Let’s get one thing out of the way: you can’t “vibe” your way into authenticity.
In 2025, nothing tanks faster than a brand trying to fake something they're not. Consumers — especially Gen Z and younger Millennials — have been raised on algorithms, influencer implosions, and enough corporate cringe to fill a streaming queue. They can smell insincerity the moment your marketing team says, “Let’s make it sound like a TikTok."
If your brand is putting on a costume instead of showing up as itself, good luck. You’re not fooling anyone.
Consumers don’t just scroll anymore, they investigate.
They’ll:
• Dig up that 2016 blog post you thought was forgotten
• Side-eye your “inclusive” campaign that doesn’t include anyone
• Screenshot the hypocrisy and share it with commentary
They’ve got time, Wi-Fi, and a very public platform.
The Fastest Way to Lose Credibility?
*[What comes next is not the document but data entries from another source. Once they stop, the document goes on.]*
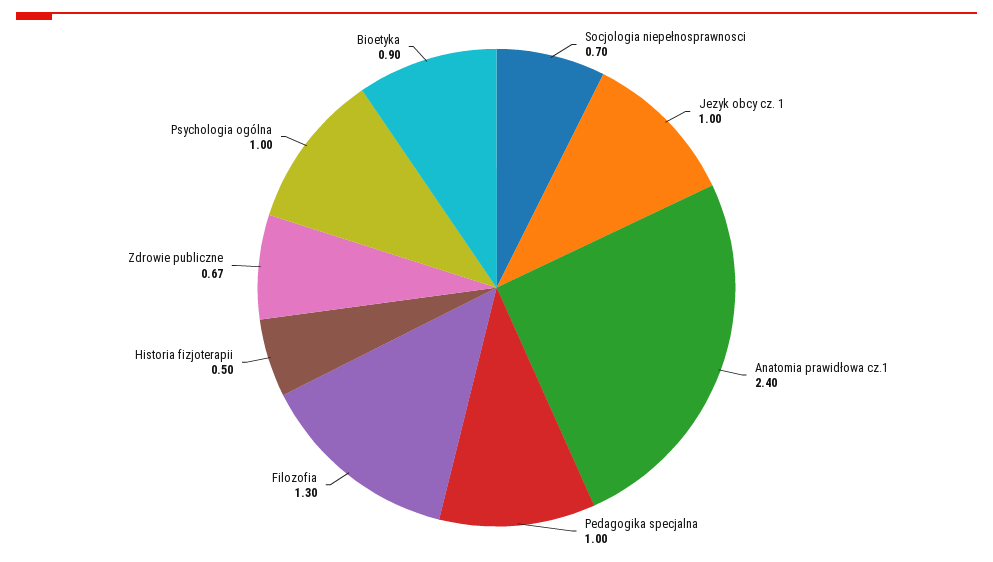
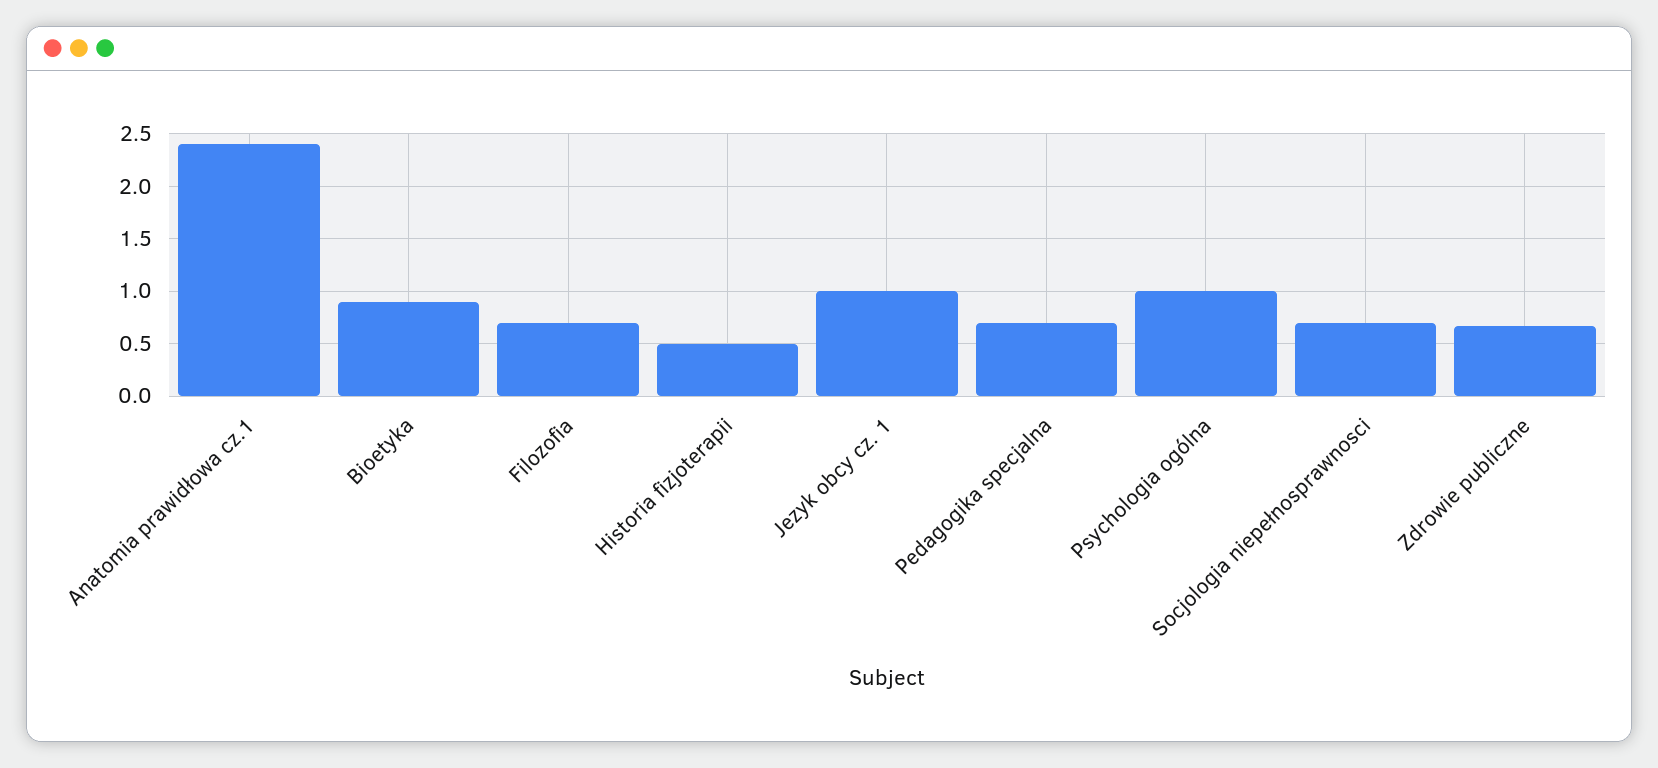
  {
    "Socjologia niepełnosprawnosci": 0.7,
    "Jezyk obcy cz. 1": 1,
    "Anatomia prawidłowa cz.1": 2.4,
-   "Pedagogika specjalna": 1,
+   "Pedagogika specjalna": 0.7,
-   "Filozofia": 1.3,
+   "Filozofia": 0.7,
    "Historia fizjoterapii": 0.5,
    "Zdrowie publiczne": 0.67,
    "Psychologia ogólna": 1,
    "Bioetyka": 0.9
  }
Fake It.
Here’s what sends red flags flying:
• Hopping on every trend like you’re speedrunning culture
• Swapping in a themed logo to ride the cultural wave, then ghosting the cause the moment it stops trending
• Partnering with influencers who’ve clearly never used your product
• Using Gen Z slang like it’s a costume
• Creating “relatable” content that feels like it was brainstormed by ChatGPT and approved by legal
If it doesn’t feel natural, it’s not. And that’s all your audience needs to know.
What Does Authenticity Look Like?
It’s not about being trendy, flawless, or wildly entertaining. It’s about being real — consistently, across platforms, even when it’s inconvenient.
Here’s what that looks like:
1. Know who you are
Brands that try to be everything come off as nothing. Choose a lane. Stay in it. Whether you’re quirky, educational, wholesome, sarcastic — own it.
2. Speak human
Drop the brand jargon. People want brands that sound like people. Don’t say “leveraging agile community engagement touchpoints” when you mean “we replied to your comment.”
3. Align your words with your actions
If your brand talks about sustainability, we better not find your packaging in a sea turtle’s TikTok. Mean what you post, and show the receipts.
4. Show your people
Share your team, your workspace, your process. Show the behind-the-scenes mess. Authenticity is often unfiltered — and that’s the point.
5. Admit when you screw up
Perfection is overrated. When you mess up, own it. Apologize. Learn. If you can be honest and a little funny, even better.
Who’s Getting It Right?
• Duolingo: The TikTok owl is chaotic, strange, and wildly on-brand. It feels like there’s a real person behind the phone — because there is.
• Liquid Death: Selling canned water with metal-band energy. It’s absurd, but always consistent. They never explain the joke, and it works.
• Oatly: They once ran an ad that said “This tastes like sh*t,” and people loved them for it. It was honest, self-aware, and didn’t smell like marketing speak.
These brands didn’t do market research to decide what authenticity should look like. They just showed up as themselves and stayed that way.
Bottom Line
You don’t have to be perfect. You don’t have to be everything to everyone. But if your brand isn’t real, it’s replaceable.
Because today’s consumers don’t just scroll past fake brands…
They roast them.
They meme them.
And then they buy from someone else.